New Zealand residents departed on 118,100 short-term overseas trips in December 2001. This was 5,900 or 5 percent fewer than in December 2000. There were significant decreases in trips to Australia (down 5,300 or 9 percent) and the United States (down 800 or 13 percent), but these were partly offset by increases to China (up 1,400 or 61 percent) and Fiji (up 900 or 27 percent). In the year ended December 2001, New Zealand resident short-term departures numbered 1.287 million, up 4,000 or less than 1 percent on the year ended December 2000.

In the month of December 2001, permanent and long-term (PLT) arrivals exceeded departures by 3,400, compared with a net loss of 1,400 in December 2000. The change was the result of 2,300 more arrivals and 2,600 fewer departures. More New Zealanders returned home and fewer New Zealanders left in December 2001. PLT arrivals of New Zealand citizens in December 2001 were up 600 or 17 percent on December 2000, with most of the increase from the United Kingdom and Australia (countries of last permanent residence).

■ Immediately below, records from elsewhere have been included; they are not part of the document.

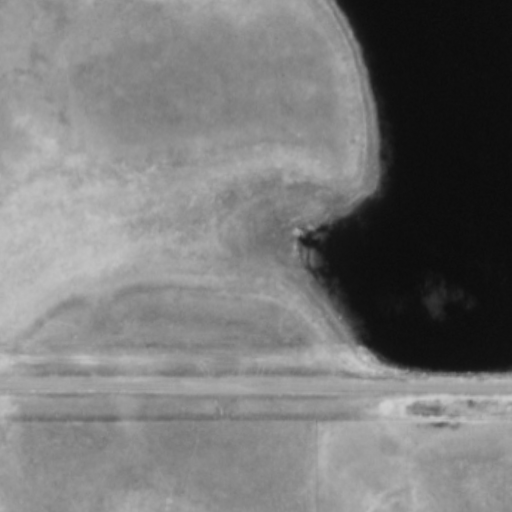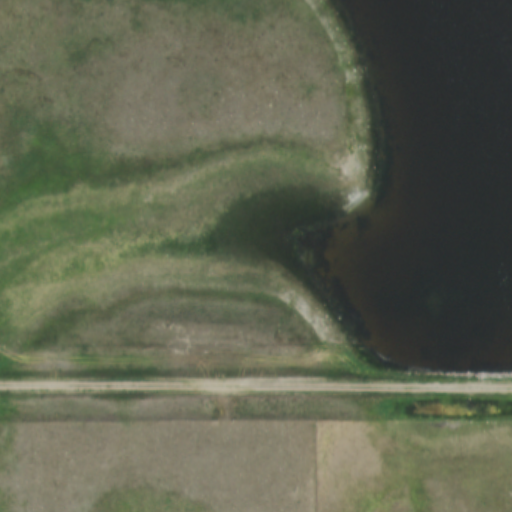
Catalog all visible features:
road: (255, 385)
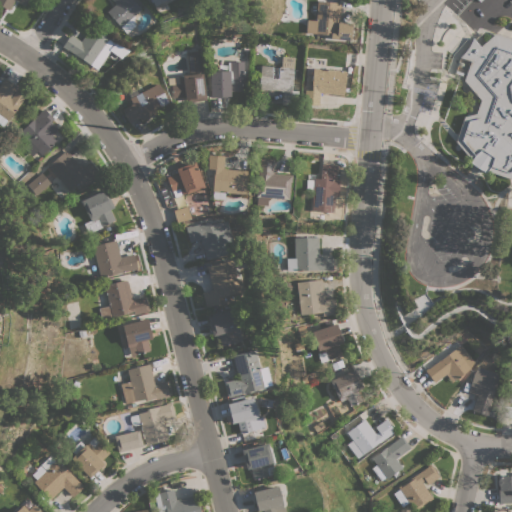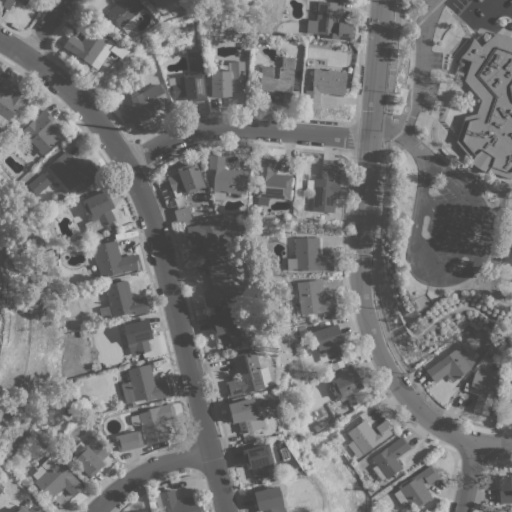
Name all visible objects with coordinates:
road: (431, 1)
building: (155, 2)
building: (157, 2)
building: (10, 3)
building: (10, 3)
building: (476, 4)
building: (464, 8)
building: (462, 9)
building: (122, 10)
building: (122, 13)
building: (328, 21)
building: (326, 22)
road: (53, 26)
building: (87, 47)
building: (93, 47)
road: (390, 54)
road: (420, 65)
building: (274, 78)
building: (188, 80)
building: (225, 80)
building: (227, 80)
building: (279, 80)
building: (189, 81)
building: (322, 85)
building: (324, 85)
building: (7, 100)
building: (8, 100)
building: (144, 102)
building: (144, 103)
building: (488, 105)
building: (489, 106)
road: (248, 127)
road: (370, 129)
road: (402, 130)
building: (37, 133)
building: (39, 133)
building: (69, 170)
building: (72, 170)
building: (225, 176)
building: (184, 178)
building: (225, 178)
building: (185, 179)
building: (270, 180)
building: (270, 182)
building: (37, 184)
building: (323, 188)
building: (323, 189)
building: (97, 210)
building: (96, 211)
building: (180, 214)
building: (181, 214)
road: (448, 227)
building: (211, 238)
building: (211, 238)
road: (163, 244)
building: (307, 256)
building: (309, 256)
building: (110, 259)
building: (112, 259)
road: (457, 275)
building: (222, 284)
building: (221, 285)
building: (314, 298)
building: (312, 299)
building: (119, 301)
building: (121, 301)
building: (224, 327)
building: (224, 327)
building: (135, 336)
building: (137, 336)
building: (327, 342)
building: (327, 342)
building: (451, 364)
building: (449, 365)
road: (390, 370)
building: (244, 373)
building: (243, 374)
building: (141, 385)
building: (142, 385)
building: (346, 387)
building: (347, 387)
building: (509, 390)
building: (509, 390)
building: (482, 392)
building: (481, 393)
building: (507, 411)
building: (243, 415)
building: (244, 415)
building: (154, 422)
building: (154, 423)
building: (368, 434)
building: (366, 436)
building: (126, 441)
building: (128, 441)
road: (494, 445)
building: (89, 456)
building: (89, 456)
building: (387, 458)
building: (389, 458)
building: (256, 460)
building: (258, 461)
road: (152, 476)
road: (471, 477)
building: (56, 478)
building: (56, 480)
building: (414, 488)
building: (416, 488)
building: (503, 488)
building: (504, 489)
building: (266, 499)
building: (177, 500)
building: (268, 500)
building: (174, 502)
building: (25, 509)
building: (28, 509)
building: (140, 510)
building: (141, 510)
building: (492, 511)
building: (495, 511)
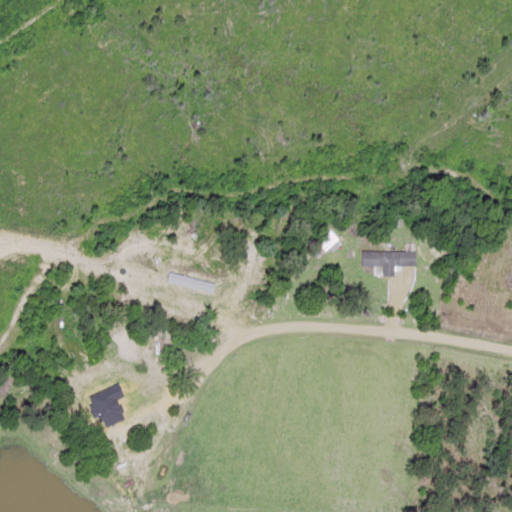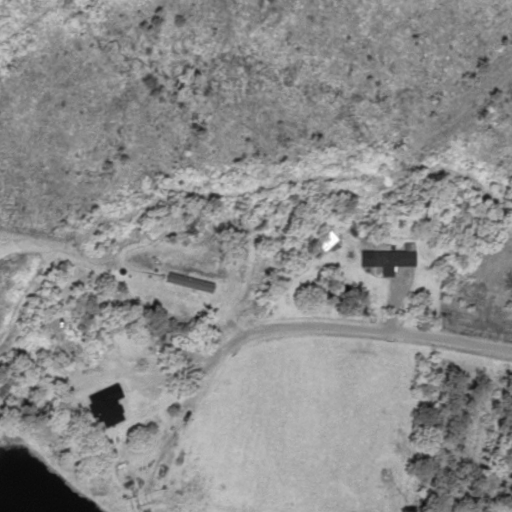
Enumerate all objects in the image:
building: (380, 262)
road: (342, 330)
building: (108, 418)
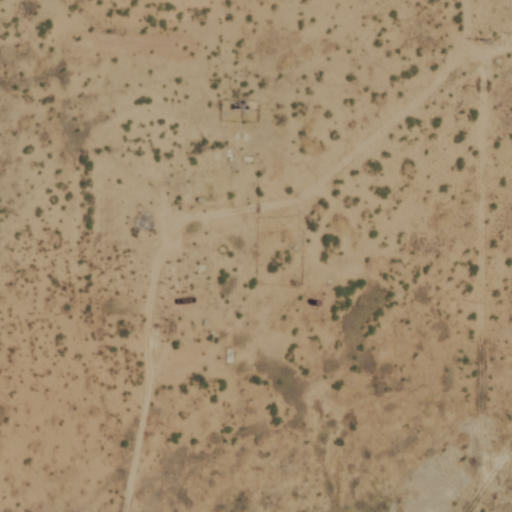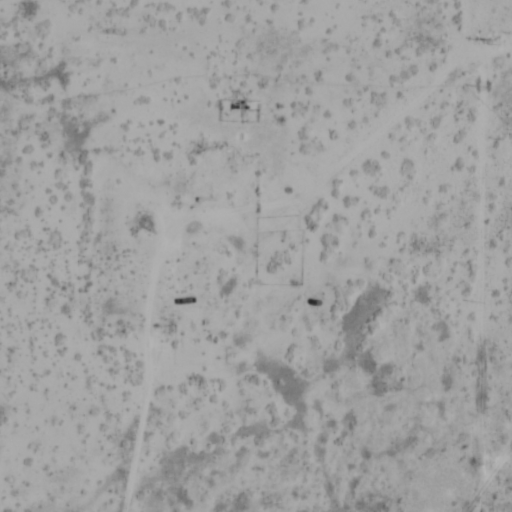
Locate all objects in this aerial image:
road: (371, 120)
road: (459, 278)
road: (113, 425)
road: (471, 466)
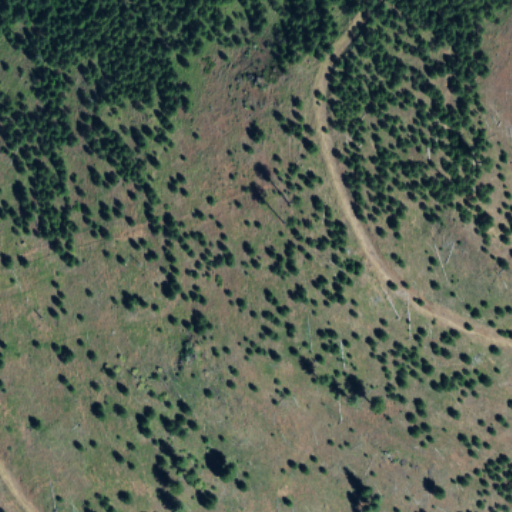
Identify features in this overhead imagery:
road: (183, 445)
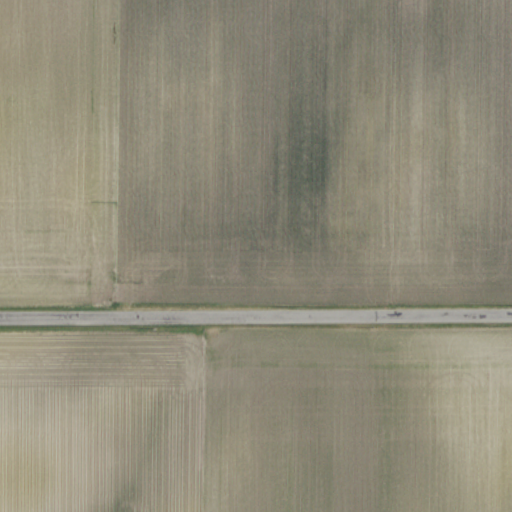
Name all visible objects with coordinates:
road: (256, 316)
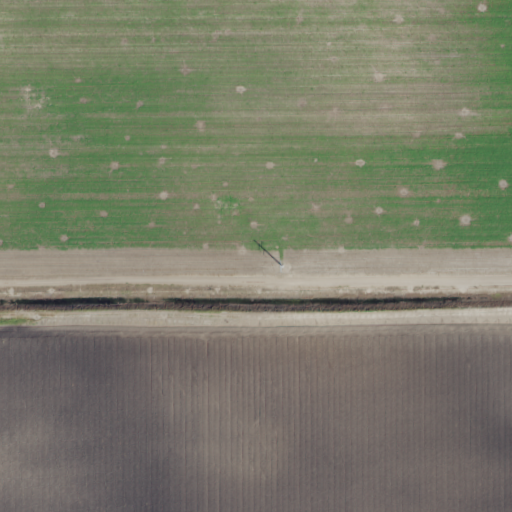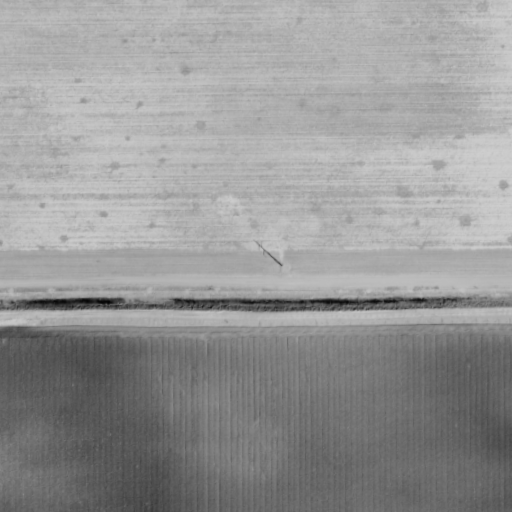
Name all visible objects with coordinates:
power tower: (286, 273)
road: (256, 284)
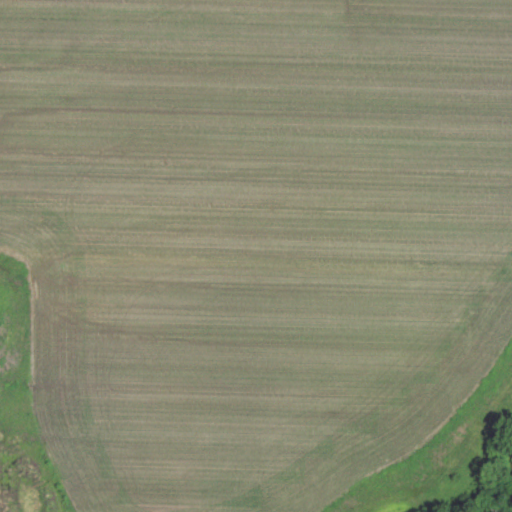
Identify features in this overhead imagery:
crop: (254, 254)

PLT arrivals of non-New Zealand citizens were up 1,700 or 56 percent, with the largest increases from China (up 300) and the United Kingdom, Fiji and India (all up 200). New Zealand citizens, down 2,400 or 41 percent, contributed almost all of the decrease in PLT departures.

The seasonally adjusted series recorded a net PLT inflow of 2,500 in December 2001, down from 2,800 in November 2001.

In the year ended December 2001, there was a net inflow of 9,700 PLT migrants, compared with a net outflow of 11,300 migrants in the previous December year. This net inflow, which was the result of 18,100 more PLT arrivals and 2,900 fewer PLT departures in 2001, was the first in a December year since 1997. There was a net outflow to Australia (23,800), but net inflows from China (10,200), India (4,000), South Africa (2,900), Fiji (2,300) and Japan (2,000) in the year ended December 2001.